Is marriage (really) good for your health?
Married people are healthier than single people, right? It depends, according to a new Brigham Young University study, which tracked the health and marital quality of over 1600 married couples over 20 years. Happily married folks were healthier—while couples who fought more were not.
But the relationship between marital satisfaction and physical health is even more complicated than that. One recent study, for example, found that happier newlyweds were likelier to gain weight over their first four years. Those who had more thoughts of divorce lost weight, maybe with an eye to the dating market. Other research has found, reports Emily Butler, University of Arizona family studies professor, that “when both partners smoke, they feel more positive, which perpetuates their smoking,”
Yet partners can also powerfully influence each other in a healthy direction, says Thomas Bradbury, Ph.D., a clinical psychology professor at UCLA and co-author of Love Me Slender.

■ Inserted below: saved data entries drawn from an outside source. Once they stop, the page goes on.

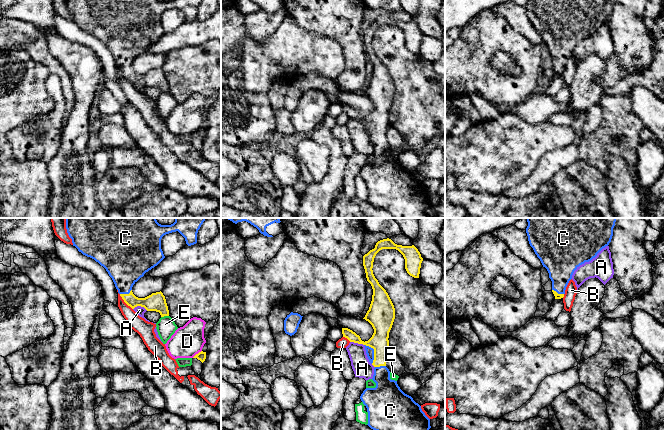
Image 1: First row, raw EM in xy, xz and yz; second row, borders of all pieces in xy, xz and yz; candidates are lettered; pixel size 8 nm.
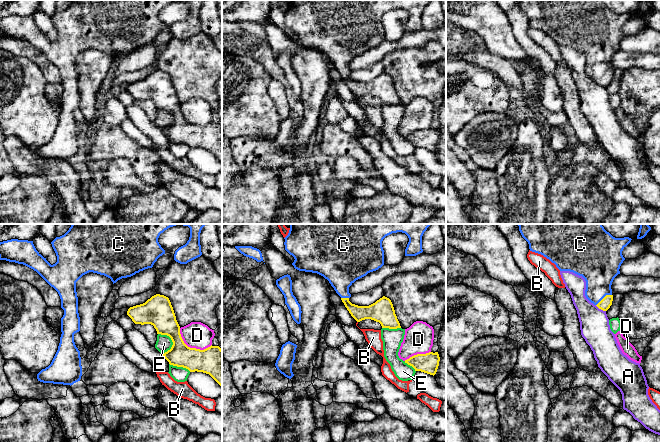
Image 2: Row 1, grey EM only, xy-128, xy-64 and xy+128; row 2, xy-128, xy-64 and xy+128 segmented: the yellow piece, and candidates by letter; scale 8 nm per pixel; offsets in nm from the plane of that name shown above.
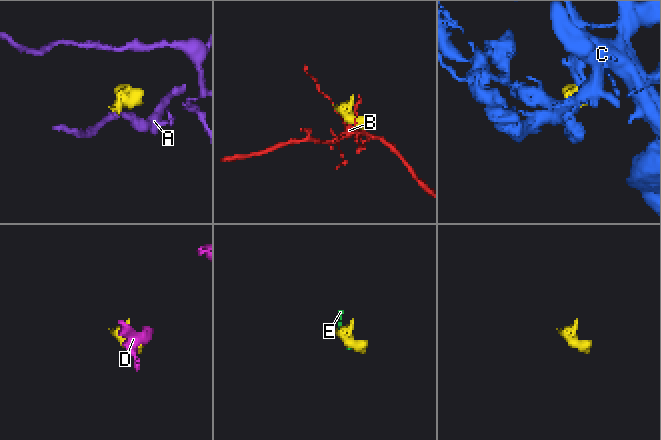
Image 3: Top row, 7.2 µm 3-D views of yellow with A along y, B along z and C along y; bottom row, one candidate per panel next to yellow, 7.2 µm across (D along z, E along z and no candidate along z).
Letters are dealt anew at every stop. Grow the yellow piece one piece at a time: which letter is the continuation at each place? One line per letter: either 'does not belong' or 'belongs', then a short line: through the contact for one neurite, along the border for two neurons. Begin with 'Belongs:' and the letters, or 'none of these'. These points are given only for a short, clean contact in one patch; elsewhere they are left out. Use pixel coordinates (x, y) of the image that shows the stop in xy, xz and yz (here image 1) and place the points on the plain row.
Belongs: C
A: does not belong; line xy (133, 84), (143, 82), (147, 86)
B: does not belong
C: belongs
D: does not belong
E: does not belong

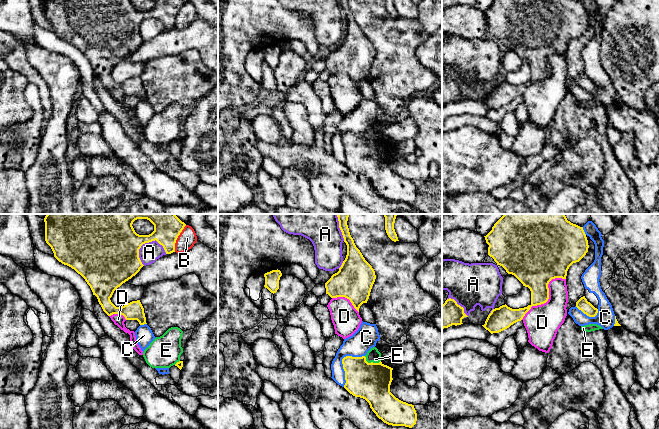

They’re uniquely positioned to create an environment and lifestyle that promotes healthier decisions, he says. And they can remind each other of their wish to live long healthy lives together.
Recently, London McBride, 37, a UCLA policeman and former semi-pro athlete, got back into shape with the help of his wife Summer, 35, a full-time mother of four. “As a football player, you’re just team property. Get injured and they can throw you away,” he says. “When Summer pushed me, it was because she wanted me to be with her forever.”